Lundi 20 Août 2018

Prier : du temps perdu ?

    Chose étonnante ! Le démon médite jour et nuit pour me perdre, et on ne voudra pas que je médite une heure par jour pour me sauver ! On veut que je sois homme, c'est-à-dire un être raisonnable, et je ne serai plus qu'un être sans raison dès que je commencerai à raisonner et à réfléchir sur ce qui fait le plus digne objet de mes raisonnements et de mes réflexions ! On veut que je pense, et dès que je penserai seul et que je me séparerai de la foule pour penser en liberté, je serai un misanthrope ! Les recherches sur la nature donneront à un homme le nom de savant, et les recherches sur la divinité et sur la vertu ne feront regarder un chrétien que comme on regarde ces hommes entêtés d'un art imaginaire, qui dessèchent leur cerveau à chercher la pierre philosophale ! Quelle pitié ! Quel siècle ! Quels gens !

    Il n'importe : dès que c'est le service de Dieu et la piété qui nous attirent ce prétendu ridicule, qui nous fera toujours honneur devant les gens sensés et qui nous méritera des récompenses devant Dieu, il est glorieux de déplaire à ceux à qui la piété ne plaît pas. Et puisqu'ils nous regardent comme ces bonnes gens qui ruinent leur santé et leur fortune à chercher la pierre philosophale, faisons-leur voir que notre travail n'est pas vain, et que nous l'avons trouvée bien mieux que les plus célèbres alchimistes, puisqu'ils n'ont prétendu trouver que le secret de transmuer les métaux, et que nous avons celui de convertir tout, jusqu'à nos paroles et nos pensées en or pur, c'est-à-dire en charité et en mérite éternel.

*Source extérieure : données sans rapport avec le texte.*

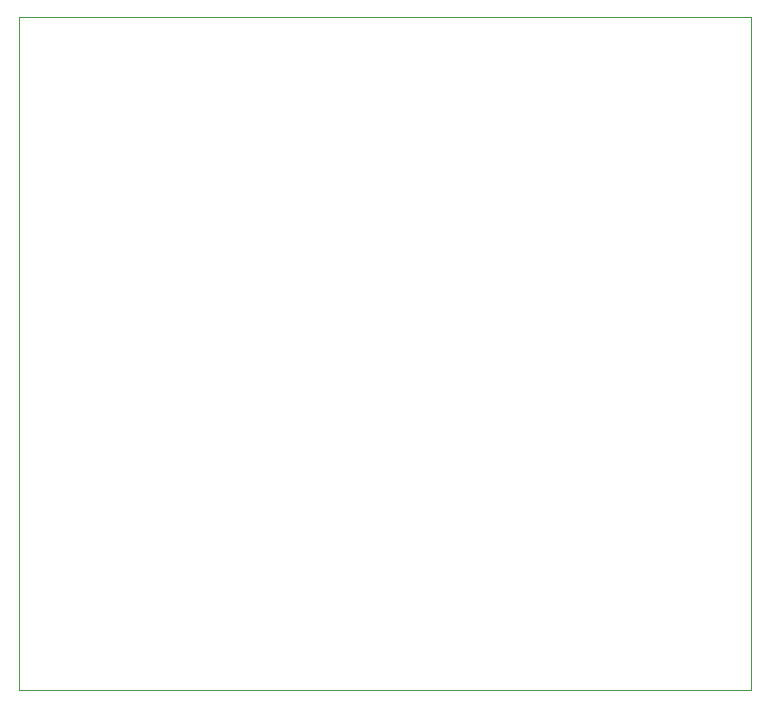
<source format=gm1>
G04 #@! TF.GenerationSoftware,KiCad,Pcbnew,(5.1.5)-3*
G04 #@! TF.CreationDate,2021-02-08T23:57:45+00:00*
G04 #@! TF.ProjectId,faderbox,66616465-7262-46f7-982e-6b696361645f,rev?*
G04 #@! TF.SameCoordinates,Original*
G04 #@! TF.FileFunction,Profile,NP*
%FSLAX46Y46*%
G04 Gerber Fmt 4.6, Leading zero omitted, Abs format (unit mm)*
G04 Created by KiCad (PCBNEW (5.1.5)-3) date 2021-02-08 23:57:45*
%MOMM*%
%LPD*%
G04 APERTURE LIST*
%ADD10C,0.050000*%
G04 APERTURE END LIST*
D10*
X54500000Y-26000000D02*
X54500000Y-83000000D01*
X116500000Y-26000000D02*
X54500000Y-26000000D01*
X116500000Y-83000000D02*
X116500000Y-26000000D01*
X54500000Y-83000000D02*
X116500000Y-83000000D01*
M02*

</source>
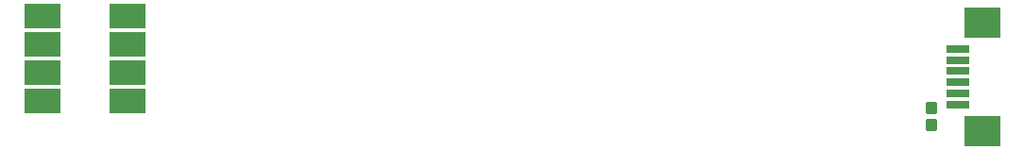
<source format=gts>
G75*
%MOIN*%
%OFA0B0*%
%FSLAX25Y25*%
%IPPOS*%
%LPD*%
%AMOC8*
5,1,8,0,0,1.08239X$1,22.5*
%
%ADD10R,0.12611X0.08674*%
%ADD11R,0.07887X0.03162*%
%ADD12R,0.12611X0.11036*%
%ADD13C,0.01185*%
D10*
X0045541Y0104793D03*
X0045541Y0114833D03*
X0045541Y0124793D03*
X0045541Y0134793D03*
X0075541Y0134793D03*
X0075541Y0124793D03*
X0075541Y0114833D03*
X0075541Y0104793D03*
D11*
X0368707Y0103392D03*
X0368707Y0107329D03*
X0368707Y0111266D03*
X0368707Y0115203D03*
X0368707Y0119140D03*
X0368707Y0123077D03*
D12*
X0377250Y0132329D03*
X0377250Y0094140D03*
D13*
X0360633Y0094655D02*
X0360633Y0097813D01*
X0360633Y0094655D02*
X0357867Y0094655D01*
X0357867Y0097813D01*
X0360633Y0097813D01*
X0360633Y0095839D02*
X0357867Y0095839D01*
X0357867Y0097023D02*
X0360633Y0097023D01*
X0360633Y0100655D02*
X0360633Y0103813D01*
X0360633Y0100655D02*
X0357867Y0100655D01*
X0357867Y0103813D01*
X0360633Y0103813D01*
X0360633Y0101839D02*
X0357867Y0101839D01*
X0357867Y0103023D02*
X0360633Y0103023D01*
M02*

</source>
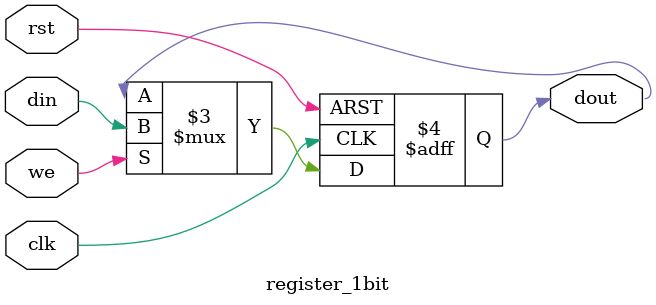
<source format=v>


module register_1bit
  (
   //-- input --//
   din, 
   we, 
   clk, 
   rst,
   //-- output --//
   dout
   );
   //-- input 
   input  clk;
   input  rst;
   input  din;
   input  we;
   
   //-- output
   output dout;
   //-- reg     
   reg    dout;


   always @(posedge clk or negedge rst) begin
      if(!rst) dout <= 1'b0;
      else     dout <= (we) ? din : dout;
   end

endmodule // register_1bit

</source>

Ambroise de Lombez (1708–1778), Lettre 31

MÉDITER :

    Nous pensons facilement que nous serons forcément sauvés : le Bon Dieu est si bon ! Lui, oui, mais nous ? La grande question est bien celle de notre vie éternelle, qui sera ce que nous aurons choisi à travers les choix quotidiens de notre vie temporelle : "Aime et fais ce que tu veux !" nous dit saint Augustin, mais pour ajouter aussitôt : "Tu veux la terre ? Tu seras terre ! Tu veux Dieu ? Tu seras Dieu !"

    Que je médite une heure par jour pour me sauver ! Il s'agit bien d'un enjeu  "Je n'ai pas le temps de prier !" Cette mauvaise excuse est la plus courante, alors que nous avons toujours le temps de regarder la télévision, de lire le journal ou de pratiquer notre sport favori. La question est ailleurs : que nous soyons ou non très chargés d'obligations professionnelles ou familiales, est-ce que nous conduisons notre vie en prenant les moyens de suivre le Christ, ou bien est-ce que nous nous contentons de vivoter au jour le jour dans la facilité d'une existence "religieusement correcte", et dont tout le mérite est de ne pas se remettre en question ?

 

L'Auteur :

Ambroise de Lombez (1708-1778)

Né dans une noble famille du Gers, Jean de Lapeyrie entre à 16 ans chez les Capucins. Son intelligence, son érudition et sa vie intérieure le feront remarquer comme professeur et confesseur, à Saint-Sever (Landes), puis à Bagnères, Auch et Luz dans les Pyrénées. Supérieur avisé, il permettra aux capucins d’échapper aux suppressions de la plupart des congrégations à la fin de l’Ancien Régime.